▸ **Lesetext**:
⁂
EM-Blog: So schlägt Deutschland Ungarn

Justin Trenner 22.06.2021

Es ist alles schon ein bisschen anders gelagert. Damals, im Jahr 2018, war die deutsche Mannschaft zu keinem Zeitpunkt ihrer drei Gruppenspiele wirklich überzeugend. Zwar erzeugte der Last-Minute-Freistoßknaller von Toni Kroos nochmal so etwas wie Euphorie, aber auch das half nichts mehr: Letztendlich stand das Vorrunden-Aus.

Jetzt, drei Jahre später, stehen wieder drei Punkte nach zwei Spielen zu Buche. Wieder war man mit einer Niederlage gestartet. Und doch waren beide Leistungen in Phasen richtig gut, in anderen mindestens ordentlich. Während die Negativstimmung rund um die 0:1-Niederlage gegen Frankreich teils übertrieben war, ist auch das Träumen vom wiederauferstandenen Favoriten nach dem 4:2-Erfolg über Portugal mindestens eine Nummer zu groß. Aber die Deutschen sind zumindest gut reingekommen ins Turnier, was man 2018 nicht behaupten konnte.
⁂
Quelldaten
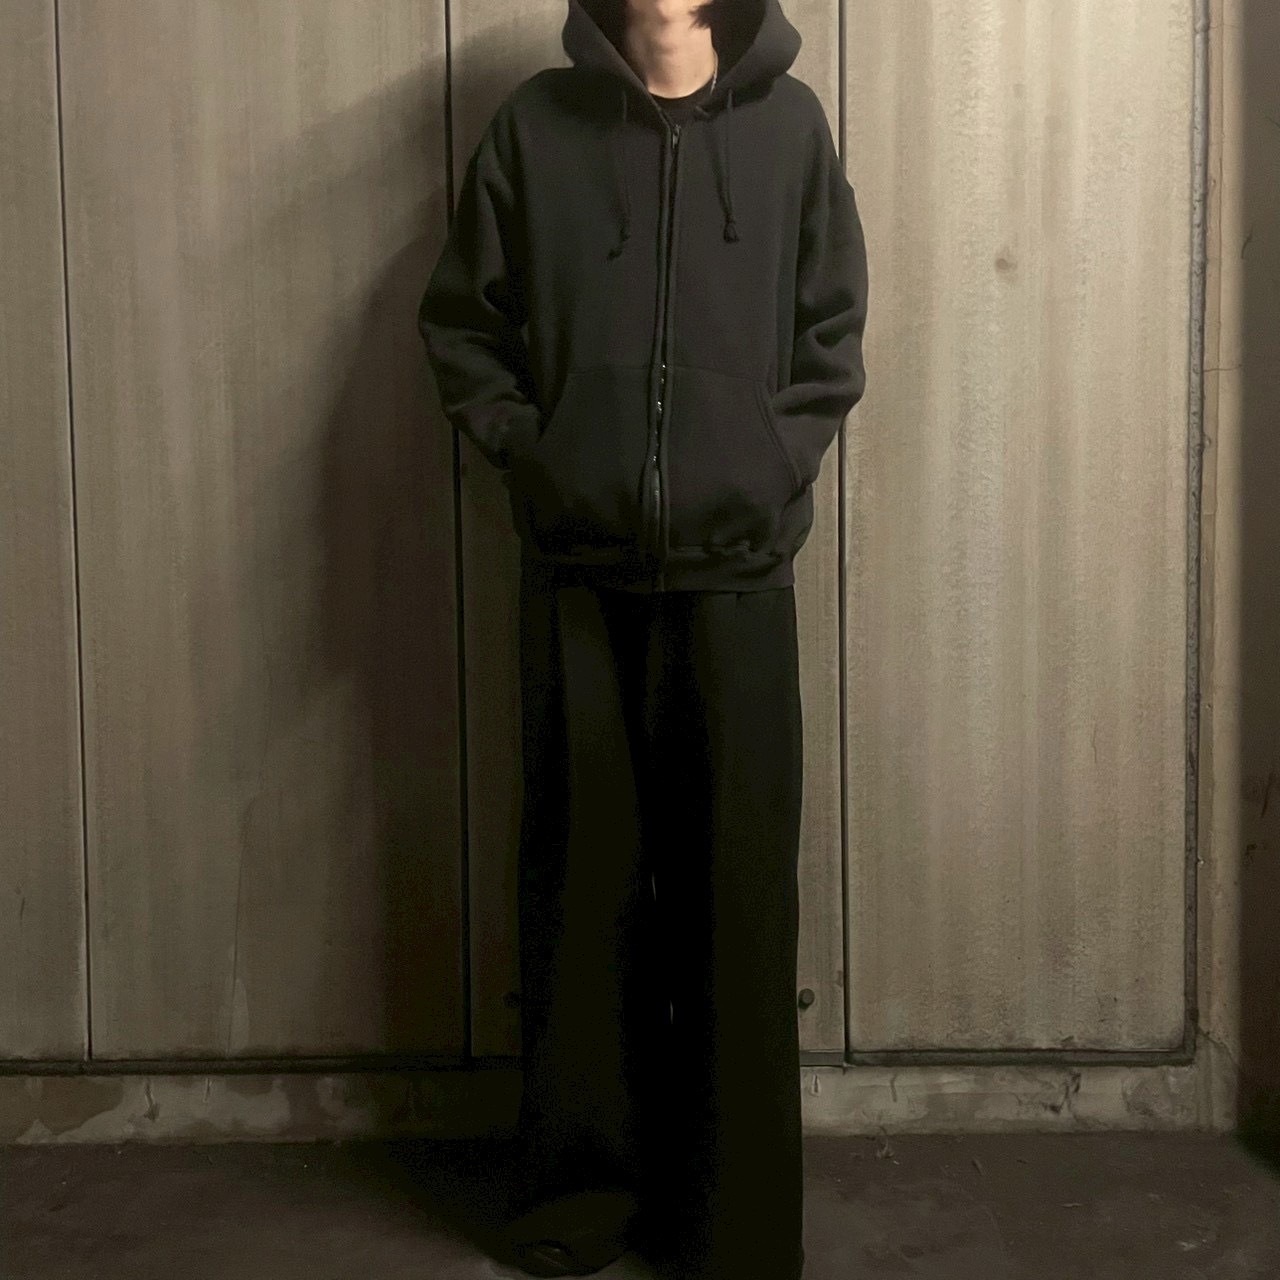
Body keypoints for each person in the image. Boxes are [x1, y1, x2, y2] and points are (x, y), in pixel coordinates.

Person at [418, 0, 868, 1275]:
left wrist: (766, 462)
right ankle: (578, 1204)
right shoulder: (534, 129)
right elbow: (462, 325)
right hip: (579, 575)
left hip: (737, 579)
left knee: (736, 906)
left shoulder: (789, 129)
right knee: (582, 898)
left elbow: (830, 333)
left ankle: (731, 1225)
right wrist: (538, 458)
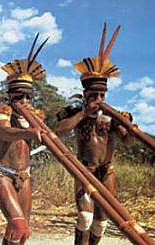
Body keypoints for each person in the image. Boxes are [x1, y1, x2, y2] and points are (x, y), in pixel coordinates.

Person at [55, 23, 135, 245]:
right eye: (93, 95)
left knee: (101, 222)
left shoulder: (113, 117)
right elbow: (58, 132)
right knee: (85, 217)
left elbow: (128, 142)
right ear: (85, 94)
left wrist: (129, 126)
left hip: (107, 171)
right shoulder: (74, 112)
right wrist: (83, 113)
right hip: (84, 170)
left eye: (102, 94)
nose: (98, 99)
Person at [0, 33, 48, 245]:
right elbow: (5, 132)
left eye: (27, 96)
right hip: (2, 174)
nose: (23, 100)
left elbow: (54, 133)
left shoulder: (34, 117)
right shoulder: (1, 112)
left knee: (21, 234)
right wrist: (30, 132)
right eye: (19, 96)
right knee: (18, 225)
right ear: (10, 96)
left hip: (25, 177)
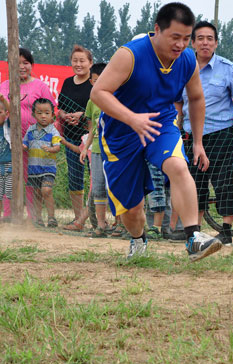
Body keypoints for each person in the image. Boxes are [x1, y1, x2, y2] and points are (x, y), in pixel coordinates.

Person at [90, 2, 222, 260]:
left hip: (161, 123)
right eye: (175, 37)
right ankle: (138, 240)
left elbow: (196, 99)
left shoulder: (186, 59)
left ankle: (193, 238)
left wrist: (197, 142)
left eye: (187, 38)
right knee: (132, 209)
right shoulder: (130, 55)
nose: (181, 45)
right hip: (120, 133)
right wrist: (132, 119)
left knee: (178, 166)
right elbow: (98, 92)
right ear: (157, 30)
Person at [176, 20, 233, 246]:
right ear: (192, 43)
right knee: (194, 182)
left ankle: (226, 231)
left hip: (220, 133)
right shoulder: (183, 66)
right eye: (200, 39)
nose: (205, 43)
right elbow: (178, 101)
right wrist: (177, 126)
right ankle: (194, 230)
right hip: (189, 135)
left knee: (224, 181)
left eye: (210, 39)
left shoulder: (228, 68)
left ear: (216, 43)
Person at [0, 48, 56, 219]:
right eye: (17, 63)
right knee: (8, 177)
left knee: (32, 179)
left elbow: (52, 112)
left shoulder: (40, 86)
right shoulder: (4, 86)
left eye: (26, 63)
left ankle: (33, 218)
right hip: (8, 141)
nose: (22, 67)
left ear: (32, 65)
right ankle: (9, 215)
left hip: (34, 142)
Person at [58, 45, 94, 231]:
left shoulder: (94, 84)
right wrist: (65, 116)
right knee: (75, 179)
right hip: (70, 137)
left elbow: (97, 108)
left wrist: (81, 114)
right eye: (75, 60)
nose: (78, 64)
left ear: (90, 63)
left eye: (82, 61)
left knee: (95, 179)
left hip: (91, 140)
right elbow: (60, 106)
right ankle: (77, 219)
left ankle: (94, 219)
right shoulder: (67, 82)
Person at [80, 63, 110, 237]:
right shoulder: (92, 102)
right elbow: (92, 128)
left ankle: (120, 224)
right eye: (96, 81)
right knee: (98, 186)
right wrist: (85, 148)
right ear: (91, 82)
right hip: (97, 149)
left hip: (114, 149)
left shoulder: (116, 97)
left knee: (113, 187)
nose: (99, 83)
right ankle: (100, 225)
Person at [22, 98, 61, 227]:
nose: (43, 116)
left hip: (48, 168)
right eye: (39, 113)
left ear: (52, 115)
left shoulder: (53, 131)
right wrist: (22, 146)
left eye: (47, 113)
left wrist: (51, 149)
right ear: (33, 115)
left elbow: (57, 147)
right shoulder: (30, 130)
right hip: (34, 168)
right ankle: (38, 218)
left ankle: (51, 218)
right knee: (37, 193)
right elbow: (25, 144)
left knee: (46, 190)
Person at [0, 95, 11, 222]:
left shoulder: (8, 125)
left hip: (8, 163)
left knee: (8, 191)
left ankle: (8, 216)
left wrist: (3, 100)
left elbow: (13, 113)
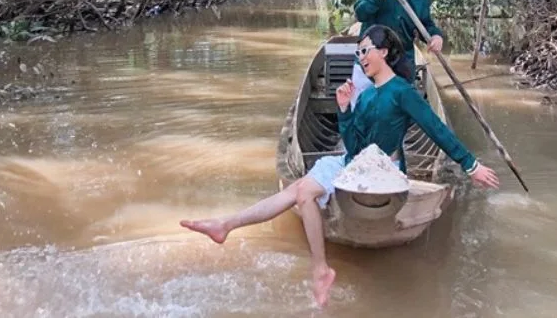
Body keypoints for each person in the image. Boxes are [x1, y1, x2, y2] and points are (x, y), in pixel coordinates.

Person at [180, 25, 499, 308]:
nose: (359, 57)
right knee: (299, 190)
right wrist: (345, 110)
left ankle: (317, 268)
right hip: (355, 163)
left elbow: (436, 128)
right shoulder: (367, 95)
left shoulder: (402, 92)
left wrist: (471, 165)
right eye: (358, 52)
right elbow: (355, 143)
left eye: (364, 51)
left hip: (382, 172)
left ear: (383, 52)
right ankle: (228, 226)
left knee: (303, 192)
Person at [349, 0, 443, 105]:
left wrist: (436, 36)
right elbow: (361, 13)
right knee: (362, 112)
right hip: (369, 62)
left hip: (402, 65)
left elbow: (426, 25)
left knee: (396, 117)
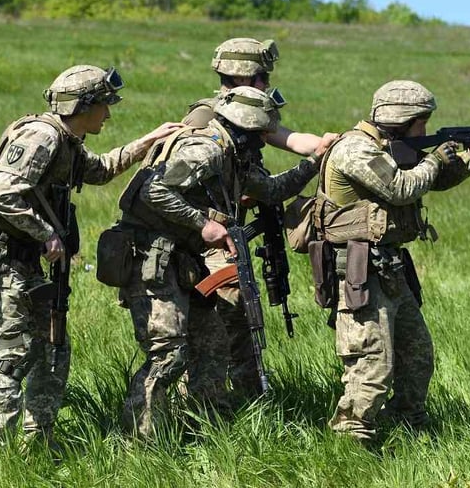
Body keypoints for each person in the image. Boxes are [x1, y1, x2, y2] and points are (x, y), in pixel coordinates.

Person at [0, 65, 179, 455]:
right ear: (84, 106)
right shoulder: (42, 137)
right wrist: (47, 234)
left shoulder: (67, 141)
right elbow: (1, 192)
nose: (108, 115)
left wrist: (149, 141)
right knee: (14, 356)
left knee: (53, 349)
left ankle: (39, 442)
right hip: (1, 260)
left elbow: (102, 170)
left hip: (25, 262)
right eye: (104, 106)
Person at [116, 86, 326, 437]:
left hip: (181, 259)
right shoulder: (207, 151)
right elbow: (153, 190)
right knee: (168, 355)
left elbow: (271, 190)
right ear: (245, 128)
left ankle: (208, 428)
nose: (265, 140)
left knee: (213, 343)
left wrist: (314, 163)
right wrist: (203, 223)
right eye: (261, 133)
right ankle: (142, 441)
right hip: (150, 258)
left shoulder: (232, 154)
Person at [312, 80, 470, 443]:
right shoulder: (355, 149)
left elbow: (434, 180)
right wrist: (435, 158)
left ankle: (409, 427)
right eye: (422, 123)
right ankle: (349, 442)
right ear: (402, 120)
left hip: (390, 269)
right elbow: (401, 188)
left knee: (417, 355)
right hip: (360, 272)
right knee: (372, 367)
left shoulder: (392, 147)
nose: (425, 131)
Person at [181, 38, 337, 405]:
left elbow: (293, 140)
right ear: (243, 76)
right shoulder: (208, 118)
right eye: (262, 76)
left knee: (240, 317)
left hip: (227, 234)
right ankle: (209, 400)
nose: (267, 83)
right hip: (205, 237)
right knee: (226, 318)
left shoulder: (249, 111)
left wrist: (336, 145)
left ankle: (240, 397)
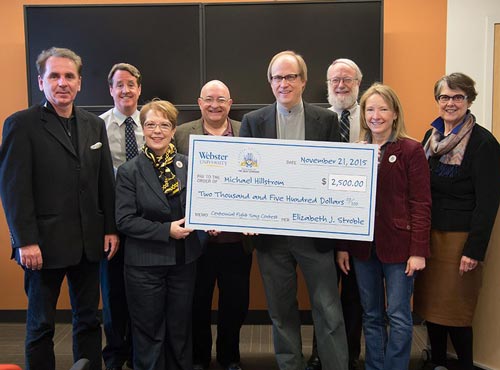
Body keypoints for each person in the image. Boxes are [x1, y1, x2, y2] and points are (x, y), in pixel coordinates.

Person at [0, 47, 118, 370]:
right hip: (42, 247)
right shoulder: (20, 125)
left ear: (80, 83)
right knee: (41, 326)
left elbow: (104, 181)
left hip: (88, 244)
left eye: (69, 76)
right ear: (41, 82)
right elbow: (13, 189)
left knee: (89, 320)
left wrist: (109, 228)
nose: (62, 83)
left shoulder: (94, 125)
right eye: (54, 76)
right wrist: (24, 241)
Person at [240, 50, 348, 370]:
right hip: (272, 238)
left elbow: (335, 177)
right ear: (269, 82)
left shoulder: (327, 120)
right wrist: (243, 215)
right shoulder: (253, 121)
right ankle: (290, 366)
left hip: (315, 234)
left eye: (290, 77)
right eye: (277, 77)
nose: (283, 83)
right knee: (281, 311)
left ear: (302, 81)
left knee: (328, 310)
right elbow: (246, 179)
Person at [337, 83, 431, 370]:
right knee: (371, 315)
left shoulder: (411, 150)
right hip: (363, 249)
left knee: (400, 315)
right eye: (370, 109)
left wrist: (418, 251)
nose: (375, 115)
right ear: (363, 114)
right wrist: (342, 246)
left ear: (394, 113)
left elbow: (421, 203)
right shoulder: (356, 151)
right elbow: (344, 203)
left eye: (383, 109)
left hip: (400, 248)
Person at [413, 73, 500, 370]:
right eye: (445, 97)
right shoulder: (431, 138)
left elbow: (488, 202)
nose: (450, 103)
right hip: (429, 236)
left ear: (469, 100)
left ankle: (463, 365)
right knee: (432, 307)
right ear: (437, 101)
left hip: (459, 240)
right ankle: (438, 361)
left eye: (458, 97)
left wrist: (474, 250)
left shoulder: (483, 143)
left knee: (457, 311)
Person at [115, 99, 203, 370]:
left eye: (164, 125)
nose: (157, 131)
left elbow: (201, 205)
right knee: (149, 332)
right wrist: (167, 231)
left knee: (179, 330)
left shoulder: (188, 164)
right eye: (150, 124)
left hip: (183, 263)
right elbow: (125, 220)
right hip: (145, 266)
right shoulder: (129, 171)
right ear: (143, 128)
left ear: (174, 129)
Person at [175, 80, 253, 370]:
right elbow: (175, 185)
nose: (215, 105)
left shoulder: (248, 130)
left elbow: (258, 180)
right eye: (209, 99)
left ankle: (229, 357)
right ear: (199, 103)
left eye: (221, 99)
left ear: (230, 104)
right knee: (197, 302)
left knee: (236, 304)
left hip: (237, 241)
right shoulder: (182, 134)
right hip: (196, 242)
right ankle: (199, 358)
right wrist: (199, 217)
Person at [307, 58, 363, 370]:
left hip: (357, 222)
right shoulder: (318, 120)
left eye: (347, 80)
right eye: (334, 81)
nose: (340, 86)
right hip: (323, 222)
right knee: (322, 294)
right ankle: (319, 354)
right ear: (327, 85)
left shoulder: (371, 118)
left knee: (354, 295)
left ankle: (351, 354)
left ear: (359, 83)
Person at [100, 63, 144, 370]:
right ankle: (115, 354)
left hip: (147, 224)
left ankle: (141, 352)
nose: (125, 90)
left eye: (130, 84)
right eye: (119, 84)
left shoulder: (154, 123)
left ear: (139, 88)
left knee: (144, 294)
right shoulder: (95, 126)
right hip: (113, 225)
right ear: (111, 90)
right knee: (113, 293)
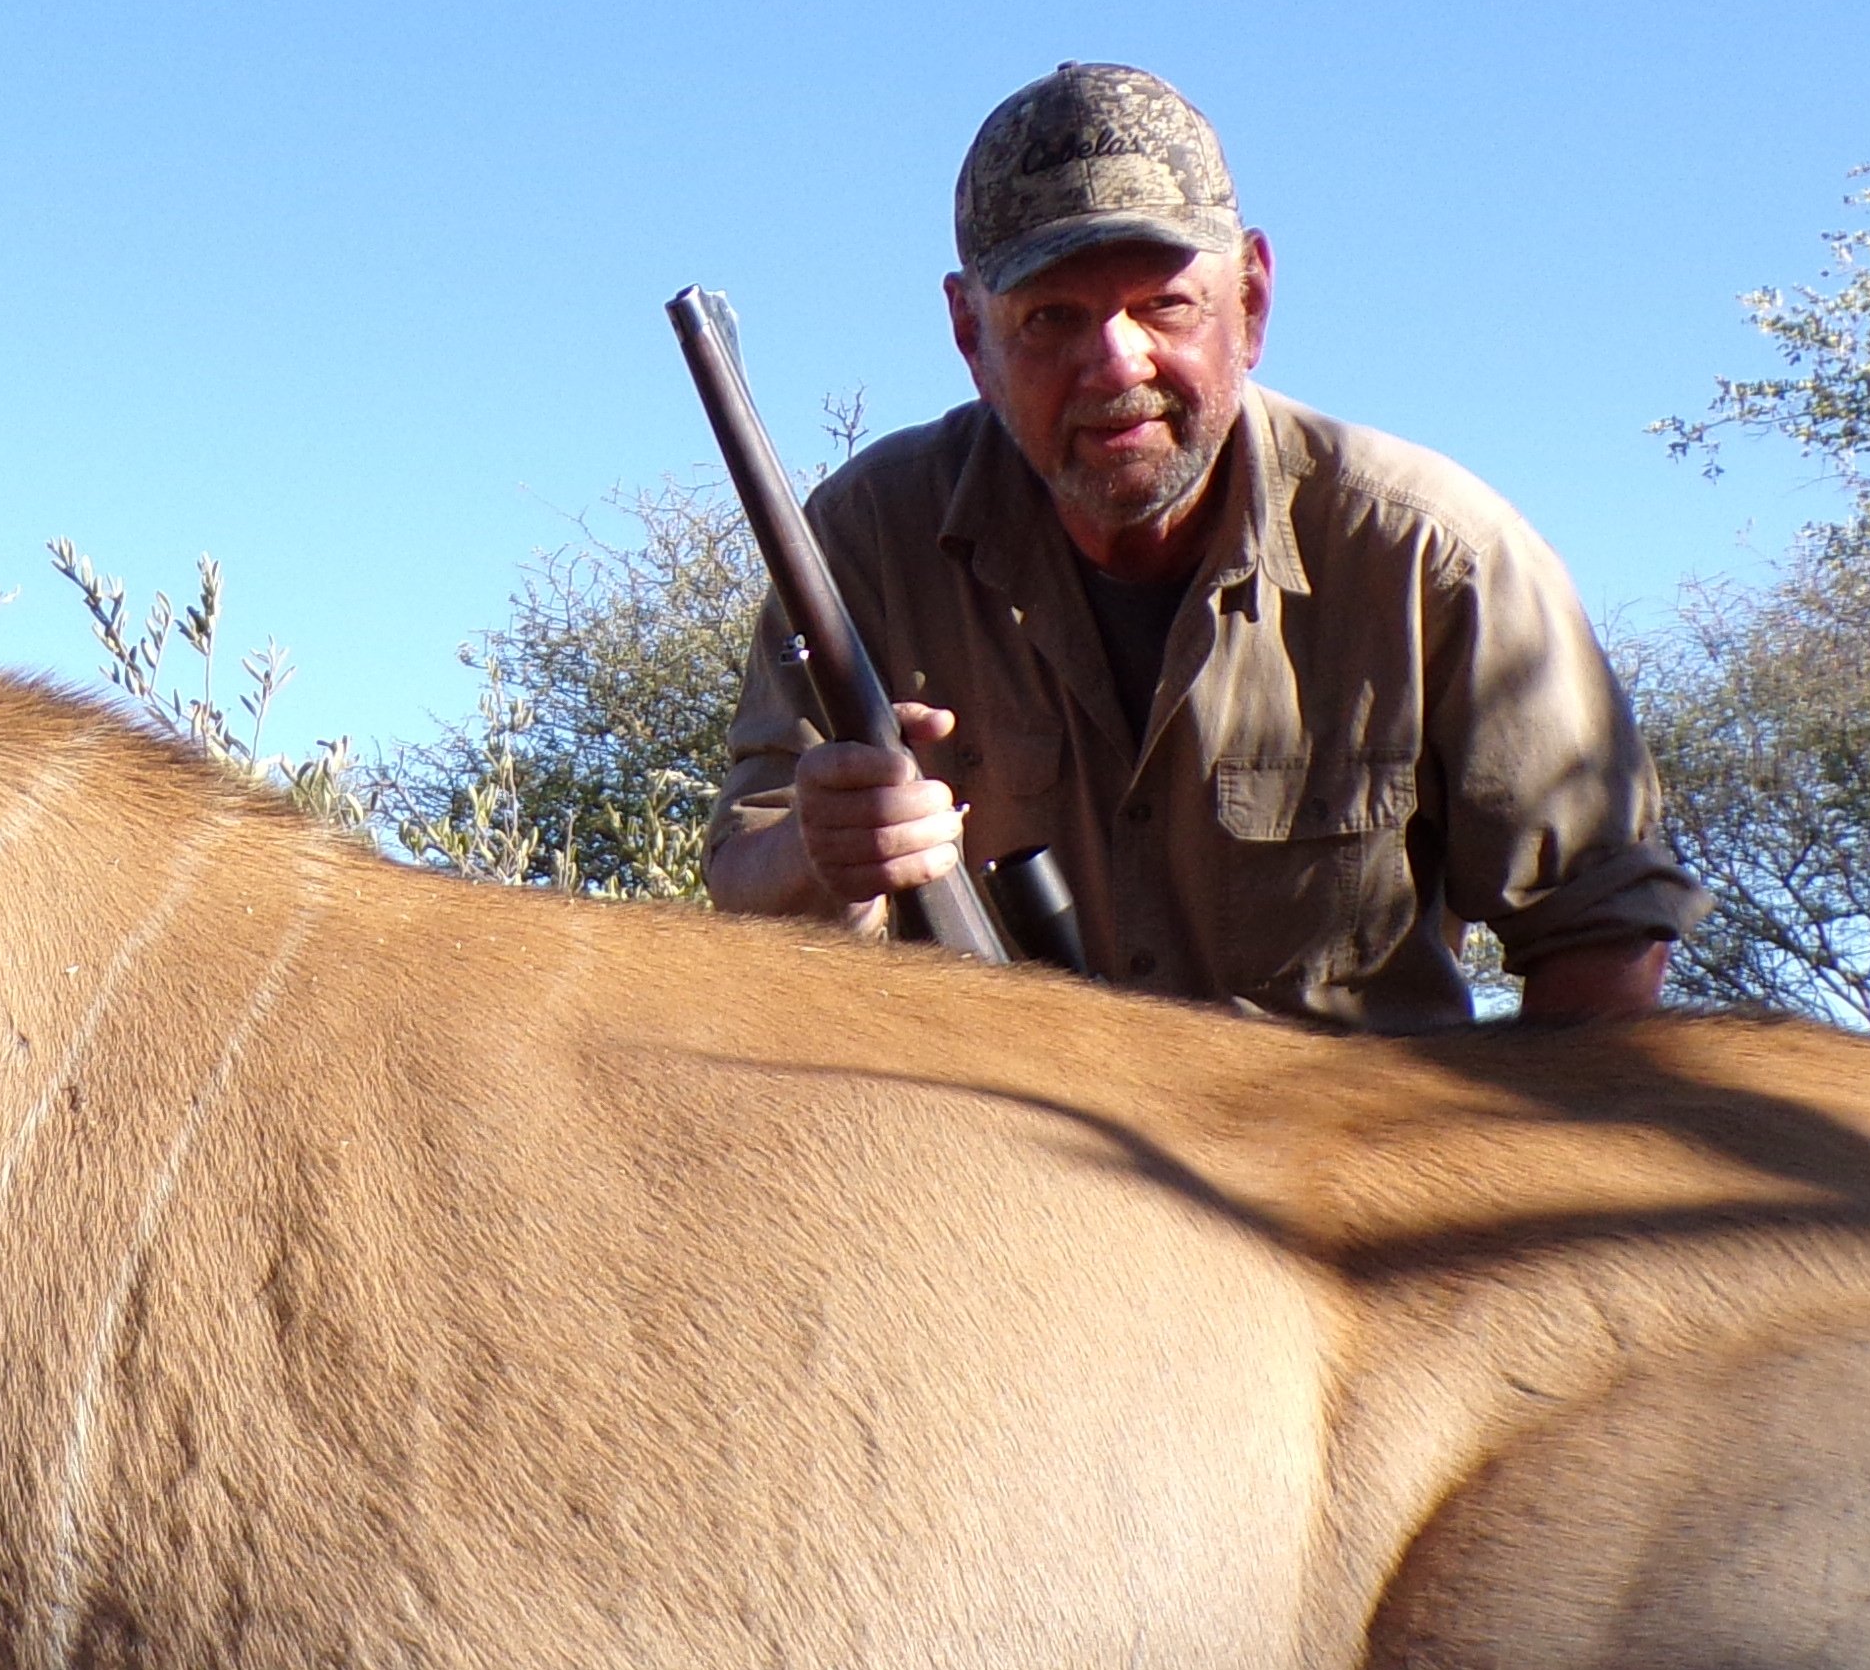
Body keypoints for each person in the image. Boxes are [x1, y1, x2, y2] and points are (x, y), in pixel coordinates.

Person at [703, 63, 1699, 1030]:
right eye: (1051, 318)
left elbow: (1603, 939)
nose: (1114, 361)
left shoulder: (1437, 557)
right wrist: (818, 852)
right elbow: (749, 886)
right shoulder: (868, 536)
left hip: (1327, 1181)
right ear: (971, 334)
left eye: (1163, 305)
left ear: (1252, 300)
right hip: (994, 1171)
⁂
▸ **Zu erledigen**: Gib bitte den Lesetext erneut wieder, beginnend mit „Justin Trenner 22.06.2021“ und weiter bis einschließlich „stand das Vorrunden-Aus.“. Ersetze dabei „Euphorie“ durch „Begeisterung“.

▸ **Ergebnis der Aufgabe**:
Justin Trenner 22.06.2021

Es ist alles schon ein bisschen anders gelagert. Damals, im Jahr 2018, war die deutsche Mannschaft zu keinem Zeitpunkt ihrer drei Gruppenspiele wirklich überzeugend. Zwar erzeugte der Last-Minute-Freistoßknaller von Toni Kroos nochmal so etwas wie Begeisterung, aber auch das half nichts mehr: Letztendlich stand das Vorrunden-Aus.